Since Prop 2½ is not parcel-specific, however, some properties bear the burden of the allowed annual increase more than others. In communities that tax commercial/industrial property at higher rates than residential, there are economy-related shifts. (In the current market, residential property values are escalating, while the value of industrial and commercial properties have been on the decline.) Even within the residential class, some neighborhoods or types of homes appreciate faster than others.

But aside from that, some of us pay more because communities increase spending regardless of available revenues from either property taxes or state aid. Many local officials don't think very far ahead when negotiating contracts with their unions and committing to new building projects. When they get in fiscal trouble, they ask for overrides and sometimes voters go along. (I'm not sure why they do this, since the property tax is still a harsh bill that can have little relation to a homeowner's ability to pay.)

Just to use an example I'm familiar with:

My own property taxes are increasing 10.8 percent this year, on the five-room Marblehead cottage that I bought for $34,000 in 1975. In the past five years, my taxes have gone up 54 percent to $3,110 per year, though my income is roughly the same. Retired people see their income drop, and their taxes still increase.

Sometimes things are just bizarre. In communities that have trailer parks, property taxes are kept artificially low by rent control that has been abolished for apartments, but is still in place for allegedly mobile homes.
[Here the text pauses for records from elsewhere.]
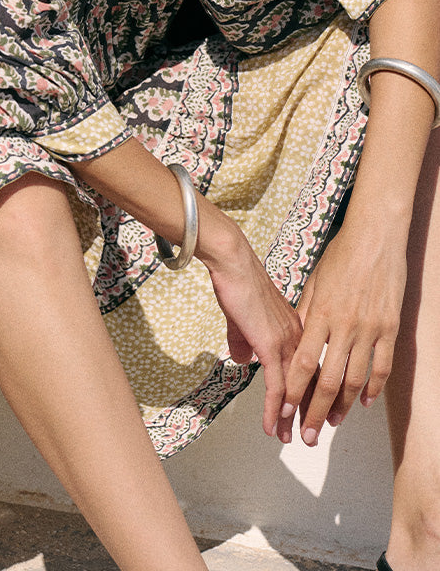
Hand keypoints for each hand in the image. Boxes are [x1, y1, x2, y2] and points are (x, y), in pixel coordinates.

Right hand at [201, 223, 303, 437]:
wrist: (234, 263)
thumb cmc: (238, 282)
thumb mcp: (244, 317)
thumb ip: (245, 339)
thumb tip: (242, 358)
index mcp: (298, 329)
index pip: (309, 369)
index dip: (309, 393)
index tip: (308, 413)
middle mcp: (298, 338)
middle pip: (308, 384)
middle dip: (307, 413)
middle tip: (309, 437)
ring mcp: (286, 343)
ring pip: (294, 390)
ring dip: (290, 418)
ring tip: (289, 440)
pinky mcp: (270, 346)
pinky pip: (275, 386)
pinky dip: (273, 409)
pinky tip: (271, 426)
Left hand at [277, 224, 406, 445]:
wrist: (375, 237)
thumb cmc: (341, 256)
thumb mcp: (314, 283)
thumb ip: (305, 314)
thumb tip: (294, 341)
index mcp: (320, 313)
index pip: (303, 362)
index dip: (292, 391)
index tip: (283, 411)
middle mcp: (344, 325)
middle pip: (328, 380)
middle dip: (315, 411)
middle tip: (306, 435)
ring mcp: (370, 328)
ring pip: (354, 379)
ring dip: (342, 406)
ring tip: (331, 423)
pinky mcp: (390, 328)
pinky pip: (381, 366)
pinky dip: (372, 388)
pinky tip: (363, 402)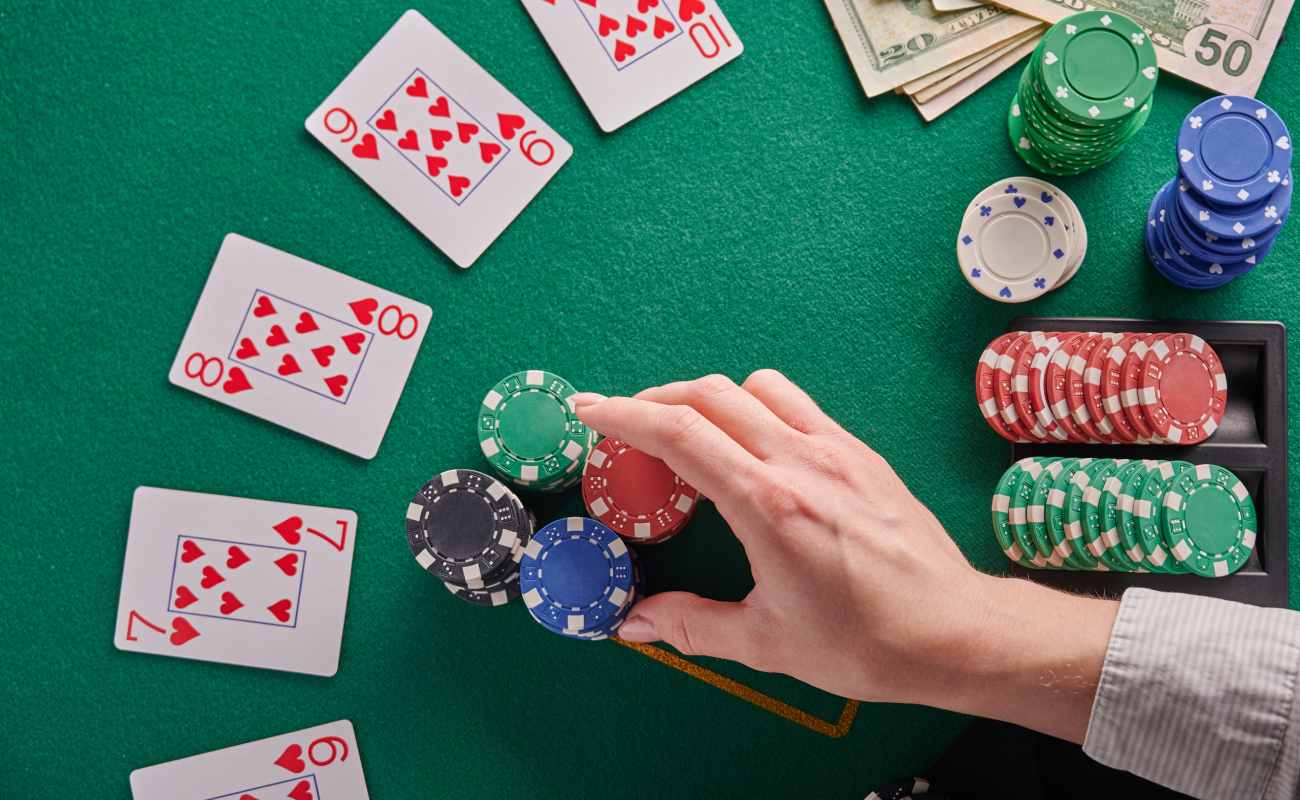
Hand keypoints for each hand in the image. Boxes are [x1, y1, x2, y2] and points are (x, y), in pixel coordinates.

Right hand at [574, 371, 1118, 742]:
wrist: (957, 632)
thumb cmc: (866, 643)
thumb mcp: (766, 643)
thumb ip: (690, 626)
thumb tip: (633, 624)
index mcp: (768, 504)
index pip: (681, 432)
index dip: (625, 414)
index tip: (589, 410)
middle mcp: (802, 461)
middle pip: (711, 395)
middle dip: (657, 399)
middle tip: (625, 426)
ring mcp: (837, 449)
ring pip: (757, 387)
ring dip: (711, 397)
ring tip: (689, 432)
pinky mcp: (862, 453)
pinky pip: (797, 405)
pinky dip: (758, 408)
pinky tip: (752, 445)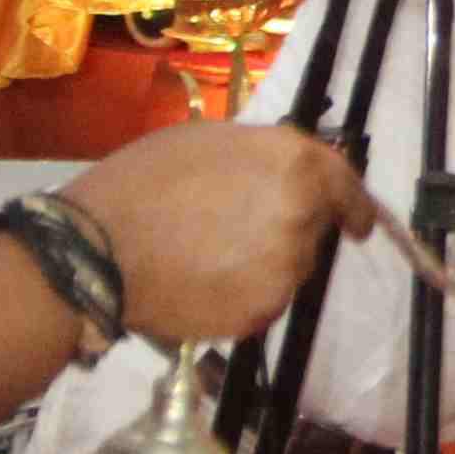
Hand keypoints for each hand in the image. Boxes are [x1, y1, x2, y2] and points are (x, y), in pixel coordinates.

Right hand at [67, 122, 358, 346]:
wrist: (98, 249)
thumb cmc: (145, 181)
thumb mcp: (209, 140)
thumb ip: (264, 156)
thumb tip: (288, 174)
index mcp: (294, 165)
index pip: (347, 187)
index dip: (353, 205)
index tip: (356, 222)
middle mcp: (301, 217)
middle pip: (314, 227)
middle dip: (291, 226)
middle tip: (240, 227)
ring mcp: (284, 271)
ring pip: (290, 267)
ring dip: (267, 262)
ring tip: (211, 254)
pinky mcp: (261, 313)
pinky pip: (265, 300)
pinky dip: (245, 294)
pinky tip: (205, 282)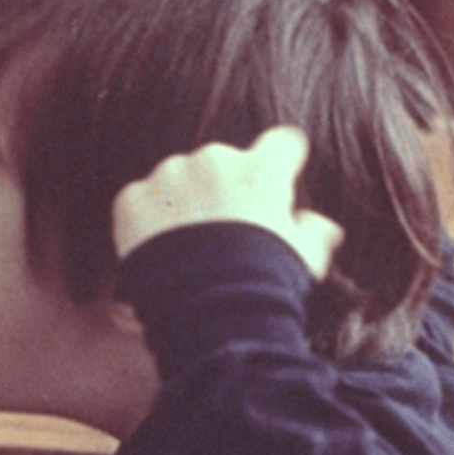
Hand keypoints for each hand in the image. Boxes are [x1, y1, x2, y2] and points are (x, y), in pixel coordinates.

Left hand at [112, 126, 343, 278]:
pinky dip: (145, 222)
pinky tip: (157, 253)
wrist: (208, 310)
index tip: (274, 183)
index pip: (281, 144)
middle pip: (220, 163)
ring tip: (186, 250)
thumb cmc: (266, 285)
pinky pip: (140, 201)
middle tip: (220, 233)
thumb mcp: (304, 260)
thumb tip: (321, 228)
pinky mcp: (132, 199)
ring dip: (181, 203)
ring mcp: (168, 177)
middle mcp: (213, 160)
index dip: (278, 164)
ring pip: (176, 180)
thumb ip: (312, 234)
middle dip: (221, 189)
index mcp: (261, 169)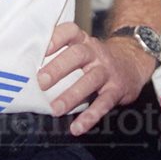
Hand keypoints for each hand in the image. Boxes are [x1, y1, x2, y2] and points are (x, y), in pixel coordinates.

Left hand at [37, 21, 155, 135]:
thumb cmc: (97, 59)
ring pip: (90, 80)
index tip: (42, 49)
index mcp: (84, 41)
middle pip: (77, 55)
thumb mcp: (83, 49)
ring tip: (55, 109)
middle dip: (58, 68)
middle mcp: (95, 53)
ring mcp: (107, 70)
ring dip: (71, 95)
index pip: (70, 31)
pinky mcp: (117, 89)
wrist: (133, 63)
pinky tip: (77, 127)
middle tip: (41, 82)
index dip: (56, 37)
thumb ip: (61, 55)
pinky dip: (90, 116)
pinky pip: (103, 103)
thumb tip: (27, 69)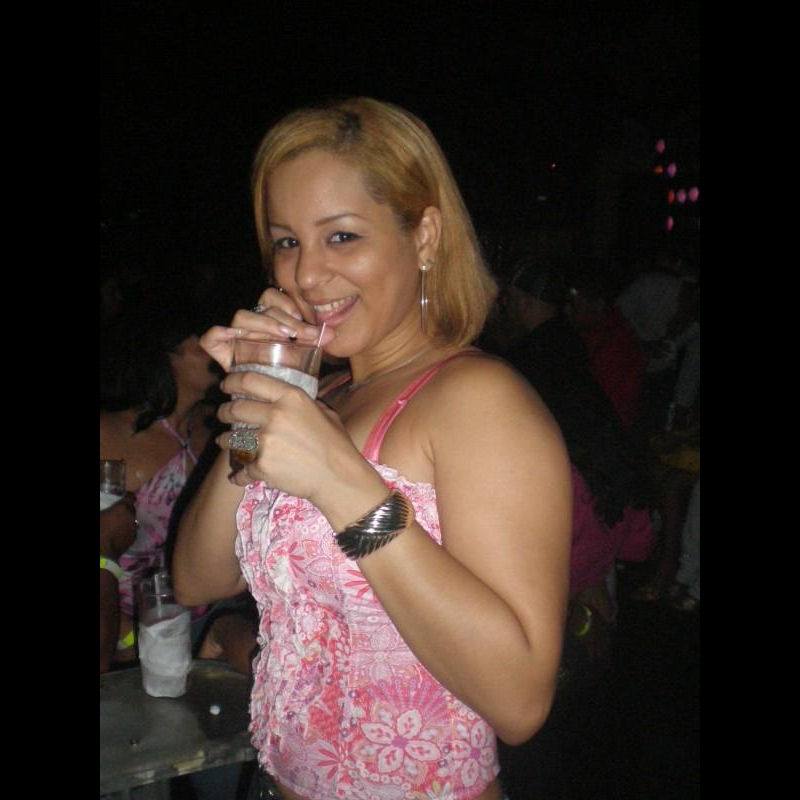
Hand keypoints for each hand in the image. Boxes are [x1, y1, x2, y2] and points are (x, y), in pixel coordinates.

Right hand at [100, 491, 136, 559]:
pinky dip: (128, 530)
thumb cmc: (98, 530)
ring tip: (119, 523)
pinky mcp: (133, 539)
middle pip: (132, 509)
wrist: (101, 551)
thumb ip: (104, 511)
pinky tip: (121, 533)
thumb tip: (105, 512)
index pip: (130, 497)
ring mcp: (134, 528)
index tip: (124, 497)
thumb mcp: (98, 515)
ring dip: (128, 520)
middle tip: (119, 512)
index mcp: (123, 507)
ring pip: (133, 521)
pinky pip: (132, 531)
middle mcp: (132, 516)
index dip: (127, 496)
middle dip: (127, 509)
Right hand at [199, 287, 334, 370]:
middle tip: (301, 334)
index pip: (271, 296)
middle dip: (285, 319)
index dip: (286, 303)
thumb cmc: (291, 371)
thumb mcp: (306, 352)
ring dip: (265, 324)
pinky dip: (218, 334)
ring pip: (242, 317)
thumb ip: (315, 340)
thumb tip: (331, 333)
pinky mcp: (222, 353)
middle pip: (261, 308)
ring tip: (284, 337)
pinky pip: (211, 338)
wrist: (276, 399)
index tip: (303, 320)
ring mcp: (236, 338)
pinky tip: (234, 336)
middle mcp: (252, 326)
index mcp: (269, 320)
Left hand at [217, 367, 361, 502]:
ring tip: (224, 441)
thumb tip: (286, 399)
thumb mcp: (324, 412)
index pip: (249, 380)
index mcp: (291, 397)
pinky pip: (243, 469)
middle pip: (235, 408)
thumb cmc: (337, 444)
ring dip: (225, 440)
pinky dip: (239, 474)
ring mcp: (266, 441)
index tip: (226, 384)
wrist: (338, 478)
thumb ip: (302, 403)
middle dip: (224, 411)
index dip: (232, 381)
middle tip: (223, 413)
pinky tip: (238, 476)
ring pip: (232, 438)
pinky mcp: (262, 465)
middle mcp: (275, 415)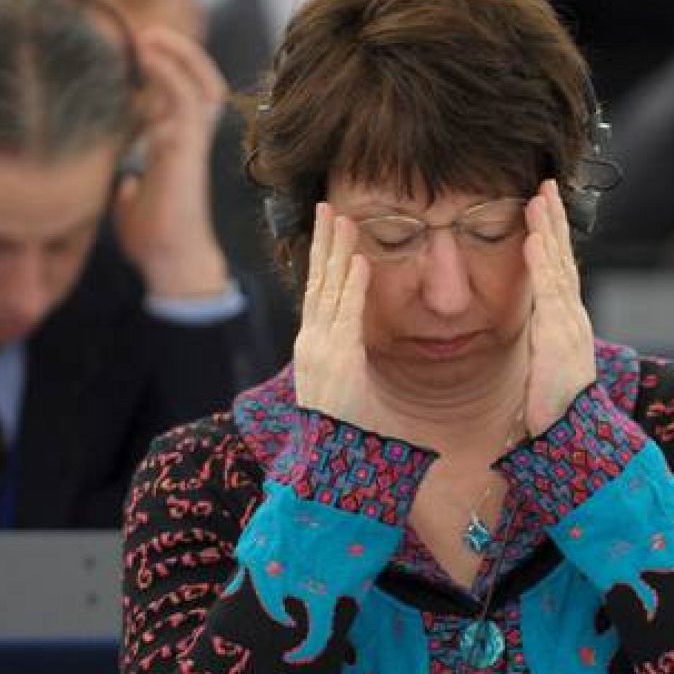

Though this relatively affordable housing is attached to the land and often sells for more than $100,000, the taxes are negligible — the park owner pays property taxes that reflect the controlled rents, which at Red Hill Estates in Peabody, for instance, are only $198 a month.

So the total property tax bill on those 25 homes is $5,240, though some Peabody taxpayers are paying that much on their one dwelling. The value of the mobile home park is further depressed by the incredible fact that mobile home park owners are not allowed to sell their property unless they find new homes for their tenants!

The owners' property rights are violated, while all other property owners in Peabody make up the lost taxes — no matter the income of the tenants, or how many kids the tenants send to local schools or the amount of city services they use.

I wish we could have abolished the property tax altogether for nonproperty-related expenditures like education. Perhaps during this anniversary year, with a court case requiring fresh discussion of school funding in Massachusetts, we can toss property tax cuts back into the debate.


Barbara Anderson is executive director of Citizens for Limited Taxation. Her syndicated columns appear weekly in the Salem News and Lowell Sun; bi-weekly in the Tinytown Gazette; and occasionally in the Providence Journal and other newspapers.